• TEXTE FOURNI:
<<<<

Du polar violent à la comédie sexy, aucun genre ne semble avoir échappé aux griffes des cinéastes transalpins. Gungala, la panthère nue que Ruggero Deodato considère comme son véritable « premier » film (voir l’entretien en bonus du DVD) s’inscrit également dans un autre sous-genre qui fit florès dans les années 60 : le film d’aventures exotiques (voir ceux d’Umberto Lenzi comme Le Temple de l’éléphant blanc). L’occasion pour les indispensables éditions Artus de lancer une nouvelle collection dédiée aux « filles de la jungle », ces versions dégradées des aventures de Tarzan ou de Mowgli, enfants sauvages ayant grandi dans la jungle, loin de la civilisation et capables de dompter les fauves.

Le scénario du film tient sur un ticket de métro : un groupe d’aventuriers (dont une femme qui explore la jungle vêtue d’une élégante robe rouge et avec une mise en pli parfaite !) est chargé par une compagnie d’assurance de retrouver un gros diamant que possédait une jeune héritière dont l’avion s’est écrasé dans la jungle des années auparavant.

Gungala, la panthère nue nous propose tous les ingrédients du cinéma d’aventure hollywoodien : une jungle hostile, des animaux dangereux (avec l’incontournable serpent placé dans le lit), des paysages somptueux, un exotisme de pacotille (les nombreux inserts sur la faune indigène) et des sauvages belliqueux. Comme dans Les Aventures du capitaine Wyatt de Walsh, les aventuriers blancs n’hésitent pas à faire un carton plein sur les « sauvages » peinturlurés (même si ce ne sont plus des indiens ici).

>>>>

• TÂCHE: Rédigez la suite de la critique de Gungala, la panthère nue, en reprenant juste après sa dernière phrase. Le listing qui vient ensuite est un matériau distinct de ce texte.

• DONNÉES ENREGISTRÉES:
<<<<

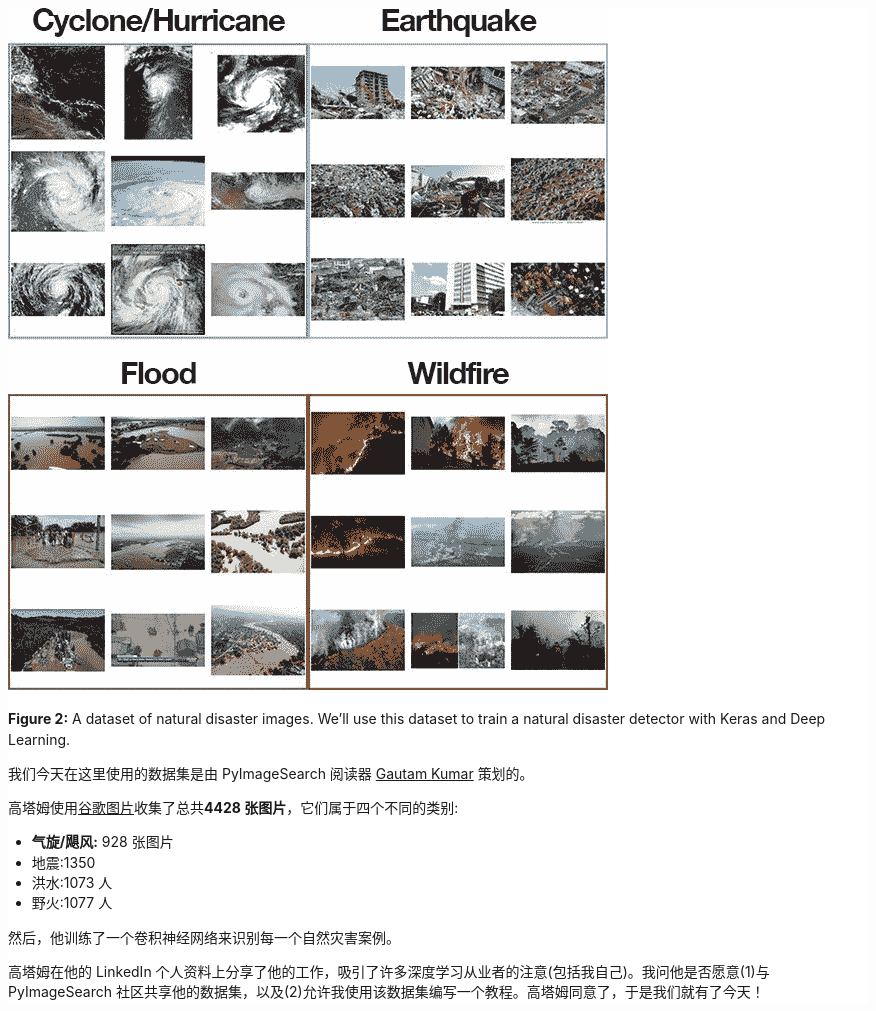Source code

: [![](img/7d1d6cfa359150aa056a51932ef2da91.png)](https://pyimagesearch.com/wp-content/uploads/2019/11/keras_natural_disaster_dataset.jpg)

**Figure 2:** A dataset of natural disaster images. We’ll use this dataset to train a natural disaster detector with Keras and Deep Learning.

我们今天在这里使用的数据集是由 PyImageSearch 阅读器 [Gautam Kumar](https://www.linkedin.com/in/gautam-kumar-65399150/) 策划的。

高塔姆使用[谷歌图片](https://pyimagesearch.com/2017/12/04/how-to-create-a-deep-learning-dataset-using-google-images/)收集了总共**4428 张图片**，它们属于四个不同的类别:

*   **气旋/飓风:** 928 张图片
*   地震:1350
*   洪水:1073 人
*   野火:1077 人

然后，他训练了一个卷积神经网络来识别每一个自然灾害案例。

高塔姆在他的 LinkedIn 个人资料上分享了他的工作，吸引了许多深度学习从业者的注意(包括我自己)。我问他是否愿意(1)与 PyImageSearch 社区共享他的数据集，以及(2)允许我使用该数据集编写一个教程。高塔姆同意了，于是我们就有了今天！
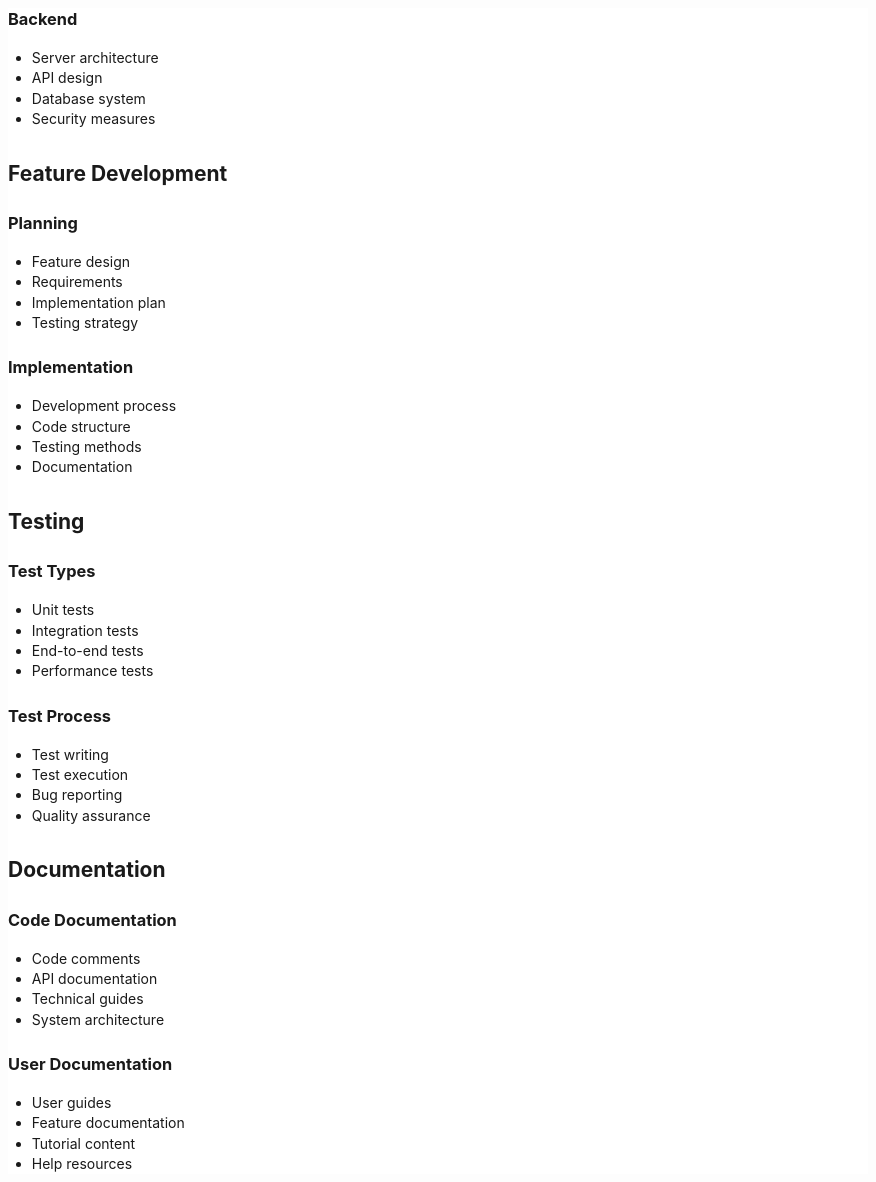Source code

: ### Backend
- Server architecture
- API design
- Database system
- Security measures

## Feature Development

### Planning
- Feature design
- Requirements
- Implementation plan
- Testing strategy

### Implementation
- Development process
- Code structure
- Testing methods
- Documentation

## Testing

### Test Types
- Unit tests
- Integration tests
- End-to-end tests
- Performance tests

### Test Process
- Test writing
- Test execution
- Bug reporting
- Quality assurance

## Documentation

### Code Documentation
- Code comments
- API documentation
- Technical guides
- System architecture

### User Documentation
- User guides
- Feature documentation
- Tutorial content
- Help resources
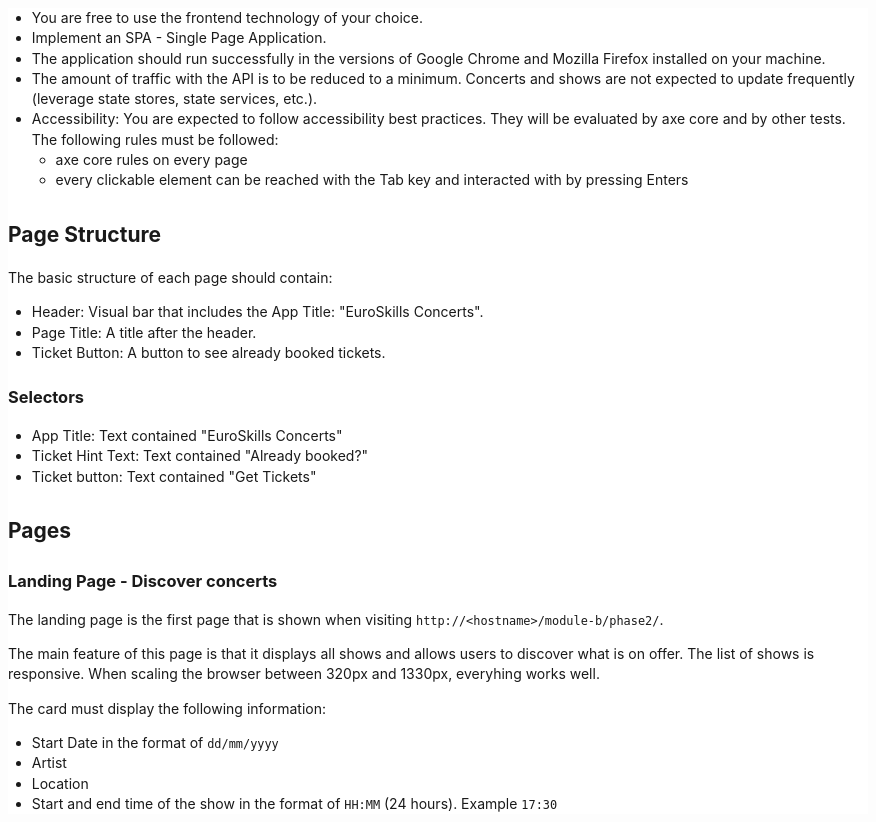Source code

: - You are free to use the frontend technology of your choice.
- Implement an SPA - Single Page Application.
- The application should run successfully in the versions of Google Chrome and Mozilla Firefox installed on your
  machine.
- The amount of traffic with the API is to be reduced to a minimum. Concerts and shows are not expected to update
  frequently (leverage state stores, state services, etc.).
- Accessibility: You are expected to follow accessibility best practices. They will be evaluated by axe core and by
  other tests. The following rules must be followed:
    - axe core rules on every page
    - every clickable element can be reached with the Tab key and interacted with by pressing Enters

## Page Structure

The basic structure of each page should contain:

- Header: Visual bar that includes the App Title: "EuroSkills Concerts".
- Page Title: A title after the header.
- Ticket Button: A button to see already booked tickets.

### Selectors

- App Title: Text contained "EuroSkills Concerts"
- Ticket Hint Text: Text contained "Already booked?"
- Ticket button: Text contained "Get Tickets"

## Pages

### Landing Page - Discover concerts

The landing page is the first page that is shown when visiting `http://<hostname>/module-b/phase2/`.

The main feature of this page is that it displays all shows and allows users to discover what is on offer. The list of
shows is responsive. When scaling the browser between 320px and 1330px, everyhing works well.


The card must display the following information:

- Start Date in the format of `dd/mm/yyyy`
- Artist
- Location
- Start and end time of the show in the format of `HH:MM` (24 hours). Example `17:30`
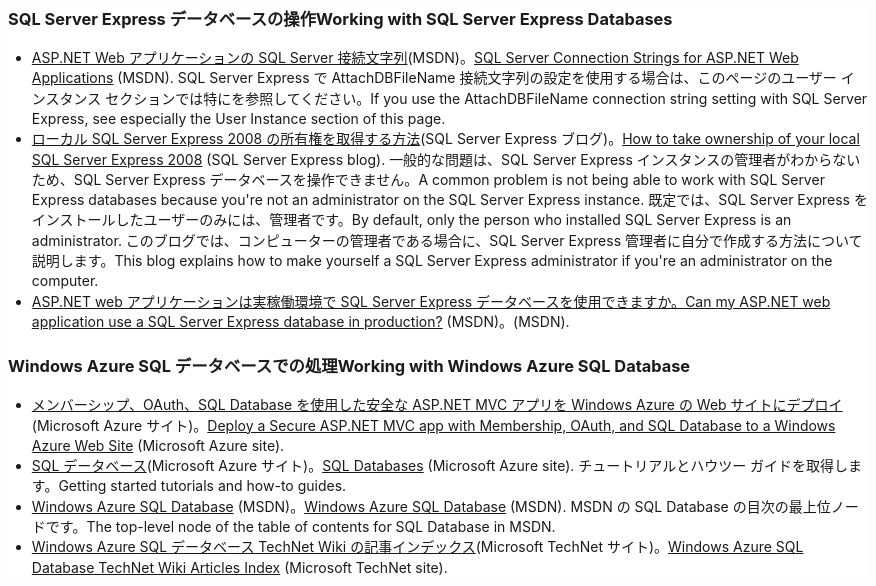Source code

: 
<a id="sse"></a>

### <a name="working-with-sql-server-express-databases"></a><span data-ttu-id="4e80d-291">SQL Server Express データベースの操作</span><span class="sxs-lookup"><span data-stu-id="4e80d-291">Working with SQL Server Express Databases</span></span>

- <span data-ttu-id="4e80d-292">[ASP.NET Web アプリケーションの SQL Server 接続文字列](https://msdn.microsoft.com/library/jj653752.aspx)(MSDN)。</span><span class="sxs-lookup"><span data-stu-id="4e80d-292">[SQL Server Connection Strings for ASP.NET Web Applications](https://msdn.microsoft.com/library/jj653752.aspx) (MSDN).</span></span> <span data-ttu-id="4e80d-293">SQL Server Express で AttachDBFileName 接続文字列の設定を使用する場合は、このページのユーザー インスタンス セクションでは特にを参照してください。</span><span class="sxs-lookup"><span data-stu-id="4e80d-293">If you use the AttachDBFileName connection string setting with SQL Server Express, see especially the User Instance section of this page.</span></span>
- <span data-ttu-id="4e80d-294">[ローカル SQL Server Express 2008 の所有権を取得する方法](https://blogs.msdn.com/b/sqlexpress/archive/2010/02/23/how-to-take-ownership-of-your-local-sql-server-2008-express.aspx)(SQL Server Express ブログ)。</span><span class="sxs-lookup"><span data-stu-id="4e80d-294">[How to take ownership of your local SQL Server Express 2008](https://blogs.msdn.com/b/sqlexpress/archive/2010/02/23/how-to-take-ownership-of-your-local-sql-server-2008-express.aspx) (SQL Server Express blog).</span></span> <span data-ttu-id="4e80d-295">一般的な問題は、SQL Server Express インスタンスの管理者がわからないため、SQL Server Express データベースを操作できません。</span><span class="sxs-lookup"><span data-stu-id="4e80d-295">A common problem is not being able to work with SQL Server Express databases because you're not an administrator on the SQL Server Express instance.</span></span> <span data-ttu-id="4e80d-296">既定では、SQL Server Express をインストールしたユーザーのみには、管理者です。</span><span class="sxs-lookup"><span data-stu-id="4e80d-296">By default, only the person who installed SQL Server Express is an administrator.</span></span> <span data-ttu-id="4e80d-297">このブログでは、コンピューターの管理者である場合に、SQL Server Express 管理者に自分で作成する方法について説明します。</span><span class="sxs-lookup"><span data-stu-id="4e80d-297">This blog explains how to make yourself a SQL Server Express administrator if you're an administrator on the computer.</span></span>
- [<span data-ttu-id="4e80d-298">ASP.NET web アプリケーションは実稼働環境で SQL Server Express データベースを使用できますか。</span><span class="sxs-lookup"><span data-stu-id="4e80d-298">Can my ASP.NET web application use a SQL Server Express database in production?</span></span>](https://msdn.microsoft.com/library/jj653753.aspx#sql_express_in_production) <span data-ttu-id="4e80d-299">(MSDN)。</span><span class="sxs-lookup"><span data-stu-id="4e80d-299">(MSDN).</span></span>

<a id="ssdb"></a>

### <a name="working-with-windows-azure-sql-database"></a><span data-ttu-id="4e80d-300">Windows Azure SQL データベースでの処理</span><span class="sxs-lookup"><span data-stu-id="4e80d-300">Working with Windows Azure SQL Database</span></span>

- <span data-ttu-id="4e80d-301">[メンバーシップ、OAuth、SQL Database を使用した安全な ASP.NET MVC アプリを Windows Azure の Web サイトにデプロイ](https://docs.microsoft.com/aspnet/core/security/authorization/secure-data)(Microsoft Azure サイト)。</span><span class="sxs-lookup"><span data-stu-id="4e80d-301">[Deploy a Secure ASP.NET MVC app with Membership, OAuth, and SQL Database to a Windows Azure Web Site](https://docs.microsoft.com/aspnet/core/security/authorization/secure-data) (Microsoft Azure site).</span></span>
- <span data-ttu-id="4e80d-302">[SQL データベース](https://docs.microsoft.com/azure/sql-database/)(Microsoft Azure サイト)。</span><span class="sxs-lookup"><span data-stu-id="4e80d-302">[SQL Databases](https://docs.microsoft.com/azure/sql-database/) (Microsoft Azure site).</span></span> <span data-ttu-id="4e80d-303">チュートリアルとハウツー ガイドを取得します。</span><span class="sxs-lookup"><span data-stu-id="4e80d-303">Getting started tutorials and how-to guides.</span></span>
- <span data-ttu-id="4e80d-304">[Windows Azure SQL Database](https://msdn.microsoft.com/library/windowsazure/ee336279.aspx) (MSDN)。</span><span class="sxs-lookup"><span data-stu-id="4e80d-304">[Windows Azure SQL Database](https://msdn.microsoft.com/library/windowsazure/ee336279.aspx) (MSDN).</span></span> <span data-ttu-id="4e80d-305">MSDN の SQL Database の目次の最上位ノードです。</span><span class="sxs-lookup"><span data-stu-id="4e80d-305">The top-level node of the table of contents for SQL Database in MSDN.</span></span>
- <span data-ttu-id="4e80d-306">[Windows Azure SQL データベース TechNet Wiki の記事インデックス](https://social.technet.microsoft.com/wiki/contents/articles/2267.windows-azure-sql-database-technet-wiki-articles-index-en-us.aspx)(Microsoft TechNet サイト)。</span><span class="sxs-lookup"><span data-stu-id="4e80d-306">[Windows Azure SQL Database TechNet Wiki Articles Index](https://social.technet.microsoft.com/wiki/contents/articles/2267.windows-azure-sql-database-technet-wiki-articles-index-en-us.aspx) (Microsoft TechNet site).</span></span>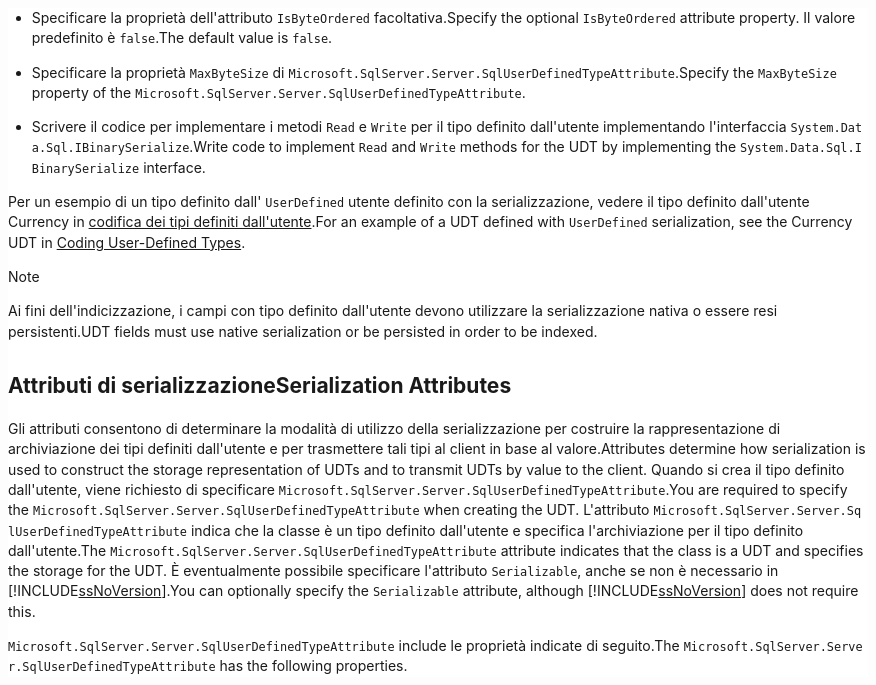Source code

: -   <span data-ttu-id="7d625-156">Specificare la proprietà dell'attributo `IsByteOrdered` facoltativa.</span><span class="sxs-lookup"><span data-stu-id="7d625-156">Specify the optional `IsByteOrdered` attribute property.</span></span> <span data-ttu-id="7d625-157">Il valore predefinito è `false`.</span><span class="sxs-lookup"><span data-stu-id="7d625-157">The default value is `false`.</span></span>  
  
-   <span data-ttu-id="7d625-158">Specificare la proprietà `MaxByteSize` di `Microsoft.SqlServer.Server.SqlUserDefinedTypeAttribute`.</span><span class="sxs-lookup"><span data-stu-id="7d625-158">Specify the `MaxByteSize` property of the `Microsoft.SqlServer.Server.SqlUserDefinedTypeAttribute`.</span></span>  
  
-   <span data-ttu-id="7d625-159">Scrivere il codice per implementare i metodi `Read` e `Write` per il tipo definito dall'utente implementando l'interfaccia `System.Data.Sql.IBinarySerialize`.</span><span class="sxs-lookup"><span data-stu-id="7d625-159">Write code to implement `Read` and `Write` methods for the UDT by implementing the `System.Data.Sql.IBinarySerialize` interface.</span></span>  
  
 <span data-ttu-id="7d625-160">Per un esempio di un tipo definito dall' `UserDefined` utente definito con la serializzazione, vedere il tipo definito dall'utente Currency in [codifica dei tipi definiti dall'utente](creating-user-defined-types-coding.md).</span><span class="sxs-lookup"><span data-stu-id="7d625-160">For an example of a UDT defined with `UserDefined` serialization, see the Currency UDT in [Coding User-Defined Types](creating-user-defined-types-coding.md).</span></span>  
  
> [!NOTE]  
>  <span data-ttu-id="7d625-161">Ai fini dell'indicizzazione, i campi con tipo definito dall'utente devono utilizzare la serializzazione nativa o essere resi persistenti.</span><span class="sxs-lookup"><span data-stu-id="7d625-161">UDT fields must use native serialization or be persisted in order to be indexed.</span></span>  
  
## <a name="serialization-attributes"></a><span data-ttu-id="7d625-162">Attributi di serializzazione</span><span class="sxs-lookup"><span data-stu-id="7d625-162">Serialization Attributes</span></span>  
 <span data-ttu-id="7d625-163">Gli attributi consentono di determinare la modalità di utilizzo della serializzazione per costruire la rappresentazione di archiviazione dei tipi definiti dall'utente e per trasmettere tali tipi al client in base al valore.</span><span class="sxs-lookup"><span data-stu-id="7d625-163">Attributes determine how serialization is used to construct the storage representation of UDTs and to transmit UDTs by value to the client.</span></span> <span data-ttu-id="7d625-164">Quando si crea il tipo definito dall'utente, viene richiesto di specificare `Microsoft.SqlServer.Server.SqlUserDefinedTypeAttribute`.</span><span class="sxs-lookup"><span data-stu-id="7d625-164">You are required to specify the `Microsoft.SqlServer.Server.SqlUserDefinedTypeAttribute` when creating the UDT.</span></span> <span data-ttu-id="7d625-165">L'attributo `Microsoft.SqlServer.Server.SqlUserDefinedTypeAttribute` indica che la classe è un tipo definito dall'utente e specifica l'archiviazione per il tipo definito dall'utente.</span><span class="sxs-lookup"><span data-stu-id="7d625-165">The `Microsoft.SqlServer.Server.SqlUserDefinedTypeAttribute` attribute indicates that the class is a UDT and specifies the storage for the UDT.</span></span> <span data-ttu-id="7d625-166">È eventualmente possibile specificare l'attributo `Serializable`, anche se non è necessario in [!INCLUDE[ssNoVersion](../../includes/ssnoversion-md.md)].</span><span class="sxs-lookup"><span data-stu-id="7d625-166">You can optionally specify the `Serializable` attribute, although [!INCLUDE[ssNoVersion](../../includes/ssnoversion-md.md)] does not require this.</span></span>  
  
 <span data-ttu-id="7d625-167">`Microsoft.SqlServer.Server.SqlUserDefinedTypeAttribute` include le proprietà indicate di seguito.</span><span class="sxs-lookup"><span data-stu-id="7d625-167">The `Microsoft.SqlServer.Server.SqlUserDefinedTypeAttribute` has the following properties.</span></span>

>>>>

• PROBLÈME RÉSOLU:
Ce qui change la donne, c’est que les cinéastes exploitant ce filon lorgnent désormais sans vergogne vers le cinéma d’exploitation et insistent largement sur la dimension « sexy » du genre. A ce titre, Gungala (jouée par la croquignolette Kitty Swan) déambule au générique du film dans le plus simple appareil (elle porte néanmoins une culotte) devant des troupeaux de zèbres ou à contre-jour devant l’océan. Par la suite, elle portera une sorte de résille rouge qui lui couvre plus ou moins le corps. Tout cela est bien évidemment charmant !

Jean-Pierre Bouyxou soulignait dans un de ses articles que les seuls corps dénudés visibles au cinéma à certaines époques étaient ceux des femmes africaines : la vision colonialiste estimant qu’il n’y avait rien d’ « érotique » à la vision de ces corps trop près de la nature pour être sensuels et relevant davantage d’un folklore « sauvage » !

En 1968, cette vision rétrograde semble toujours avoir cours car Deodato ne se prive pas de cadrer en gros plan et sans vergogne les jeunes poitrines d’adolescentes africaines en train de danser ! Ce côté racoleur renvoie également aux riches heures du « mondo », ces documentaires sensationnalistes (et souvent bidonnés) offrant aux spectateurs leur quota de scènes croustillantes (violence et sexe) sous couvert d’ethnologie. Un côté « mondo » que l’on retrouvera bien évidemment dans le « classique » de Deodato, le mythique Cannibal Holocaust qui explorera également, à sa manière, une terre sauvage et hostile.

Avant les exactions de ses cannibales féroces, le cinéaste nous offrait un film quand même très mal fichu, à l’image de cet interlude assez ridicule où Gungala et un aventurier filent le parfait amour (musique sirupeuse sur diaporama de cartes postales exotiques) alors que leurs coéquipiers ont été capturés et sont menacés par les autochtones (un sacrifice se prépare). Une improbable séance de photos ponctuera leurs ébats !

De la même façon, il n’est pas rare que les personnages arrêtent leur course (ils ont les indigènes aux fesses !) pour batifoler dans la jungle, sous les yeux des animaux présents et d’une petite servante noire. Seul un gros tronc d’arbre empêchera les spectateurs d’assister aux ébats !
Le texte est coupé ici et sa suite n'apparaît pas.